• What is being asked: What you return must be the lines from the first one below through the one containing "1803-1805. | 0.7 | 1 |", exactly and with pictures excluded.

[Page images and extracted text]

┌──

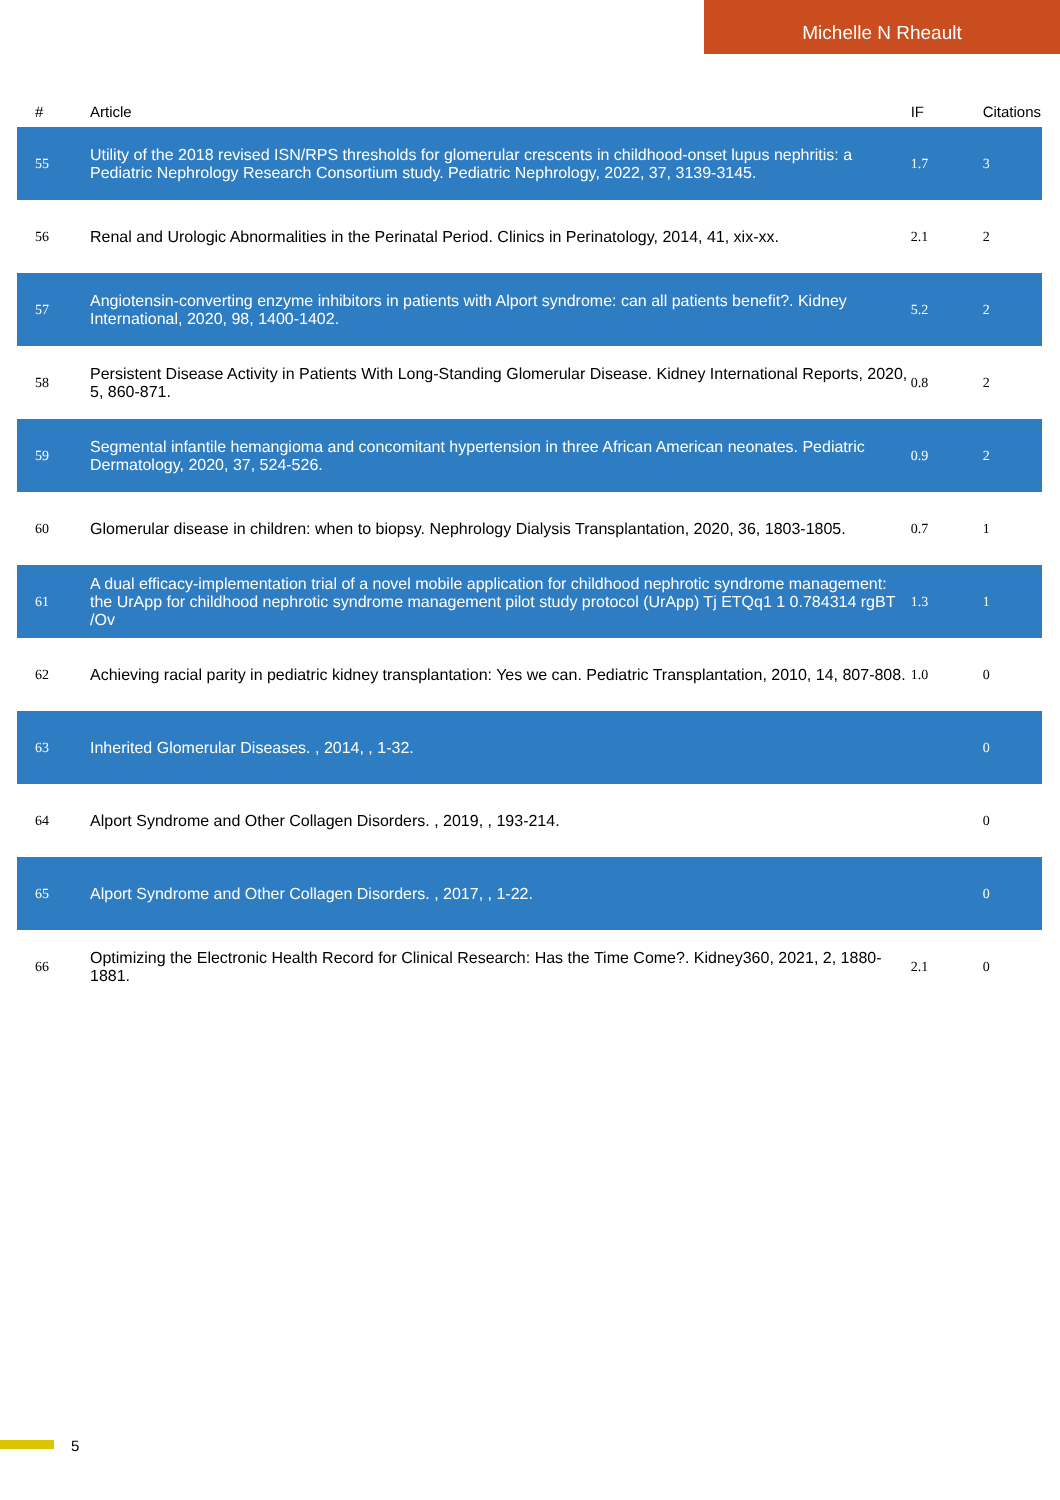Michelle N Rheault
| # | Article | IF | Citations |
| --- | --- | --- | --- |
| 55 | Utility of the 2018 revised ISN/RPS thresholds for glomerular crescents in childhood-onset lupus nephritis: a Pediatric Nephrology Research Consortium study. Pediatric Nephrology, 2022, 37, 3139-3145. | 1.7 | 3 |
| 56 | Renal and Urologic Abnormalities in the Perinatal Period. Clinics in Perinatology, 2014, 41, xix-xx. | 2.1 | 2 |
| 57 | Angiotensin-converting enzyme inhibitors in patients with Alport syndrome: can all patients benefit?. Kidney International, 2020, 98, 1400-1402. | 5.2 | 2 |
| 58 | Persistent Disease Activity in Patients With Long-Standing Glomerular Disease. Kidney International Reports, 2020, 5, 860-871. | 0.8 | 2 |
| 59 | Segmental infantile hemangioma and concomitant hypertension in three African American neonates. Pediatric Dermatology, 2020, 37, 524-526. | 0.9 | 2 |
| 60 | Glomerular disease in children: when to biopsy. Nephrology Dialysis Transplantation, 2020, 36, 1803-1805. | 0.7 | 1 |
| 61 | A dual efficacy-implementation trial of a novel mobile application for childhood nephrotic syndrome management: the UrApp for childhood nephrotic syndrome management pilot study protocol (UrApp) Tj ETQq1 1 0.784314 rgBT /Ov | 1.3 | 1 |
| 62 | Achieving racial parity in pediatric kidney transplantation: Yes we can. Pediatric Transplantation, 2010, 14, 807-808. | 1.0 | 0 |
| 63 | Inherited Glomerular Diseases. , 2014, , 1-32. | | 0 |
| 64 | Alport Syndrome and Other Collagen Disorders. , 2019, , 193-214. | | 0 |
| 65 | Alport Syndrome and Other Collagen Disorders. , 2017, , 1-22. | | 0 |
| 66 | Optimizing the Electronic Health Record for Clinical Research: Has the Time Come?. Kidney360, 2021, 2, 1880-1881. | 2.1 | 0 |
5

└──

• Task result:
Michelle N Rheault
| # | Article | IF | Citations |
| --- | --- | --- | --- |
| 55 | Utility of the 2018 revised ISN/RPS thresholds for glomerular crescents in childhood-onset lupus nephritis: a Pediatric Nephrology Research Consortium study. Pediatric Nephrology, 2022, 37, 3139-3145. | 1.7 | 3 |
| 56 | Renal and Urologic Abnormalities in the Perinatal Period. Clinics in Perinatology, 2014, 41, xix-xx. | 2.1 | 2 |
| 57 | Angiotensin-converting enzyme inhibitors in patients with Alport syndrome: can all patients benefit?. Kidney International, 2020, 98, 1400-1402. | 5.2 | 2 |
| 58 | Persistent Disease Activity in Patients With Long-Standing Glomerular Disease. Kidney International Reports, 2020, 5, 860-871. | 0.8 | 2 |
| 59 | Segmental infantile hemangioma and concomitant hypertension in three African American neonates. Pediatric Dermatology, 2020, 37, 524-526. | 0.9 | 2 |
| 60 | Glomerular disease in children: when to biopsy. Nephrology Dialysis Transplantation, 2020, 36, 1803-1805. | 0.7 | 1 |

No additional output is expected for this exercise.